Members of the $100 Million Club
Of course, in the years since Lauder made his purchase—which was transacted privately with the help of Christie’s and does not appear in the artnet Fine Art & Design Price Database—several other world-class artists have joined the so-called $100 million auction club, including Francis Bacon, Edvard Munch, Andy Warhol, Alberto Giacometti (twice), and Picasso, who hit that mark a second time again in 2010.
There have also been some private sales that exceeded the $100 million mark, including Paul Cezanne’s Card Players to the nation of Qatar for $250 million in early 2012. More recently, an 1892 painting by Paul Gauguin of a Tahitian scene, Nafea Faa Ipoipo (When Will You Marry?) sold to a museum in Qatar for a whopping $300 million. (See Paul Gauguin Painting Sells for $300 Million to Qatar Museums In Private Sale.)
Early on, most Americans gave Klimt and Schiele the cold shoulder. As I reported in my 2007 story, following a 1956 show of works by Klimt and Schiele at the Guggenheim Museum, one critic, Anthony West, writing in the Washington Post, called the exhibition “an attempt to float two Viennese second-raters.” He described some of Klimt’s later works as “dottily erotic.” He said The Kiss and other Klimt works showed “the essence of the vulgar fraud that his ‘art’ truly was.”
So where does the art world currently stand on Klimt?
Schjeldahl has turned even more negative on Klimt as evidenced by a 2012 column in The New Yorker, titled “Changing My Mind About Gustav Klimt’s Adele.” Said Schjeldahl: “It’s not a painting at all, but a largish, flattish bauble: a thing. It is classic less of its time than of ours, by sole dint of the money sunk in it.” Schjeldahl said the painting “makes no formal sense,” adding: “The size feels arbitrary, without integral scale in relation to the viewer: bigger or smaller would make no difference.”
Nevertheless the hype surrounding the 2006 sale of Adele I, clearly had a buoyant effect on the Klimt market. The four other paintings that were returned to Maria Altmann from the Belvedere, were sent to auction at Christie’s New York in November 2006 and all sold well over estimate.

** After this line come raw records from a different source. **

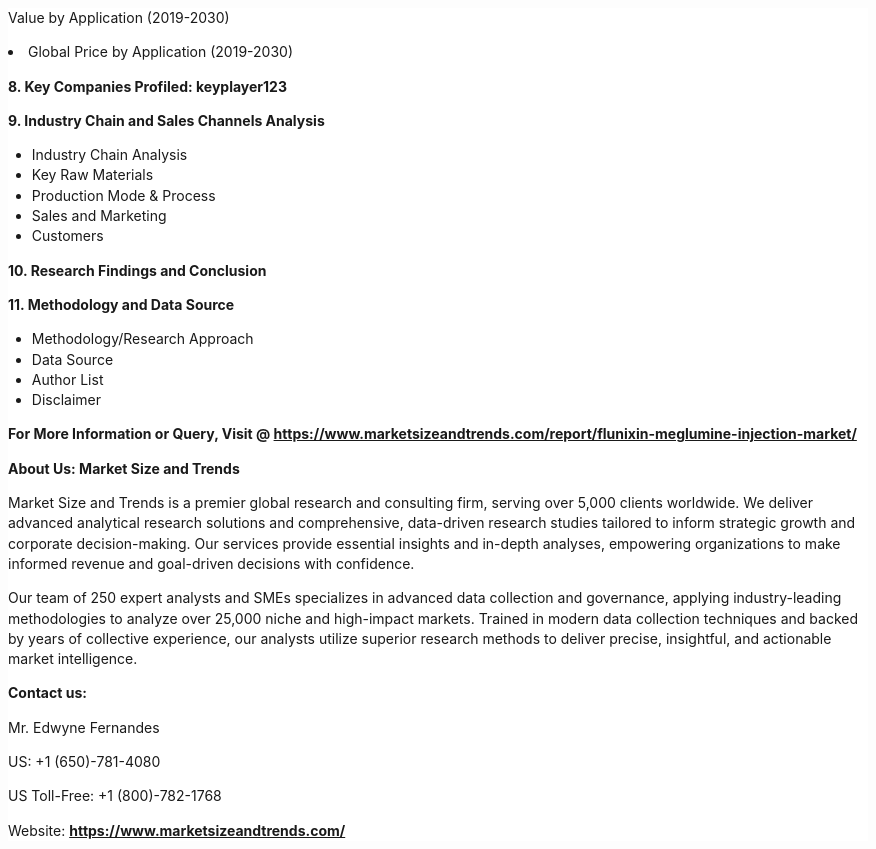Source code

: Value by Application (2019-2030)</li><li>Global Price by Application (2019-2030)</li></ul><p><strong>8. Key Companies Profiled: keyplayer123</strong></p><p><strong>9. Industry Chain and Sales Channels Analysis</strong></p><ul><li>Industry Chain Analysis</li><li>Key Raw Materials</li><li>Production Mode &amp; Process</li><li>Sales and Marketing</li><li>Customers</li></ul><p><strong>10. Research Findings and Conclusion</strong></p><p><strong>11. Methodology and Data Source</strong></p><ul><li>Methodology/Research Approach</li><li>Data Source</li><li>Author List</li><li>Disclaimer</li></ul></p><p><strong>For More Information or Query, Visit @ <a href="https://www.marketsizeandtrends.com/report/flunixin-meglumine-injection-market/">https://www.marketsizeandtrends.com/report/flunixin-meglumine-injection-market/</a></strong></p><p><strong>About Us: Market Size and Trends</strong></p><p>Market Size and Trends is a premier global research and consulting firm, serving over 5,000 clients worldwide. We deliver advanced analytical research solutions and comprehensive, data-driven research studies tailored to inform strategic growth and corporate decision-making. Our services provide essential insights and in-depth analyses, empowering organizations to make informed revenue and goal-driven decisions with confidence.</p><p>Our team of 250 expert analysts and SMEs specializes in advanced data collection and governance, applying industry-leading methodologies to analyze over 25,000 niche and high-impact markets. Trained in modern data collection techniques and backed by years of collective experience, our analysts utilize superior research methods to deliver precise, insightful, and actionable market intelligence.</p><p><strong>Contact us:</strong></p><p>Mr. Edwyne Fernandes</p><p>US: +1 (650)-781-4080</p><p>US Toll-Free: +1 (800)-782-1768</p><p>Website: <strong><a href="https://www.marketsizeandtrends.com/">https://www.marketsizeandtrends.com/</a></strong></p>
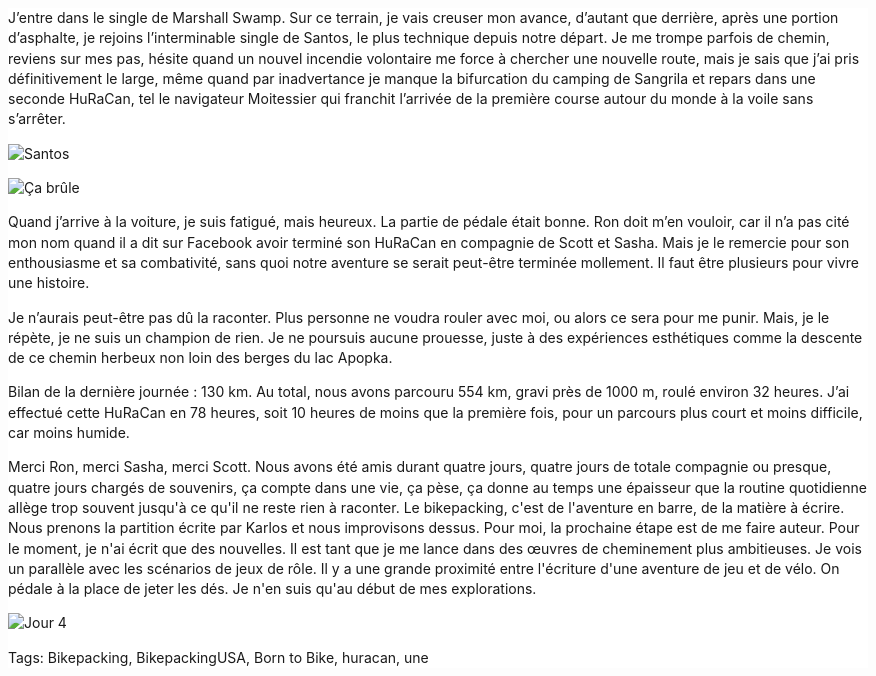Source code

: J’entre dans le single de Marshall Swamp. Sur ce terrain, je vais creuser mon avance, d’autant que derrière, après une portion d’asphalte, je rejoins l’interminable single de Santos, le plus technique depuis notre départ. Je me trompe parfois de chemin, reviens sur mes pas, hésite quand un nouvel incendie volontaire me force à chercher une nouvelle route, mais je sais que j’ai pris définitivement le large, même quand par inadvertance je manque la bifurcation du camping de Sangrila et repars dans une seconde HuRaCan, tel le navigateur Moitessier qui franchit l’arrivée de la première course autour du monde à la voile sans s’arrêter.

![Santos](https://tcrouzet.comhttps://tcrouzet.com/images_tc/2019/03/IMG_4022-600x450.jpg)

![Ça brûle](https://tcrouzet.comhttps://tcrouzet.com/images_tc/2019/03/IMG_4031-600x450.jpg)

Quand j’arrive à la voiture, je suis fatigué, mais heureux. La partie de pédale était bonne. Ron doit m’en vouloir, car il n’a pas cité mon nom quand il a dit sur Facebook avoir terminé son HuRaCan en compagnie de Scott et Sasha. Mais je le remercie pour son enthousiasme et sa combativité, sans quoi notre aventure se serait peut-être terminée mollement. Il faut être plusieurs pour vivre une histoire.

Je n’aurais peut-être pas dû la raconter. Plus personne ne voudra rouler avec moi, ou alors ce sera pour me punir. Mais, je le répète, je ne suis un champion de rien. Je ne poursuis aucune prouesse, juste à des expériences esthétiques comme la descente de ce chemin herbeux non loin des berges du lac Apopka.

Bilan de la dernière journée : 130 km. Au total, nous avons parcouru 554 km, gravi près de 1000 m, roulé environ 32 heures. J’ai effectué cette HuRaCan en 78 heures, soit 10 heures de moins que la première fois, pour un parcours plus court et moins difficile, car moins humide.

Merci Ron, merci Sasha, merci Scott. Nous avons été amis durant quatre jours, quatre jours de totale compagnie ou presque, quatre jours chargés de souvenirs, ça compte dans une vie, ça pèse, ça donne au temps une épaisseur que la routine quotidienne allège trop souvent jusqu'à ce qu'il ne reste rien à raconter. Le bikepacking, c'est de l'aventure en barre, de la matière à écrire. Nous prenons la partition écrite par Karlos et nous improvisons dessus. Pour moi, la prochaine étape est de me faire auteur. Pour le moment, je n'ai écrit que des nouvelles. Il est tant que je me lance dans des œuvres de cheminement plus ambitieuses. Je vois un parallèle avec les scénarios de jeux de rôle. Il y a une grande proximité entre l'écriture d'une aventure de jeu et de vélo. On pédale à la place de jeter les dés. Je n'en suis qu'au début de mes explorations.

![Jour 4](https://tcrouzet.comhttps://tcrouzet.com/images_tc/2019/03/h2_4-600x450.jpg)



Tags: Bikepacking, BikepackingUSA, Born to Bike, huracan, une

Adele Bloch-Bauer II, painted in 1912 (and the only instance in which Klimt painted the same subject twice), soared to $87.9 million at the 2006 sale, on an estimate of $40–$60 million, again outstripping the Van Gogh record of $82.5 million set in 1990. The private collector who acquired it has loaned the work to the Museum of Modern Art (see Nazi-Looted Gustav Klimt Portrait Debuts at MoMA).
The remaining three works all sold well: Birch Forest (1903), sold for $40.3 million; Apple Tree I (circa 1912), sold for $33 million; and Houses at Unterach on the Attersee (circa 1916) sold for $31.4 million.
In all, the restituted works, including Adele I, achieved $327 million. Los Angeles Times critic Christopher Knight said at the time: “The whole brouhaha over the sale of Adele I did nothing but enhance the market value of the remaining works.”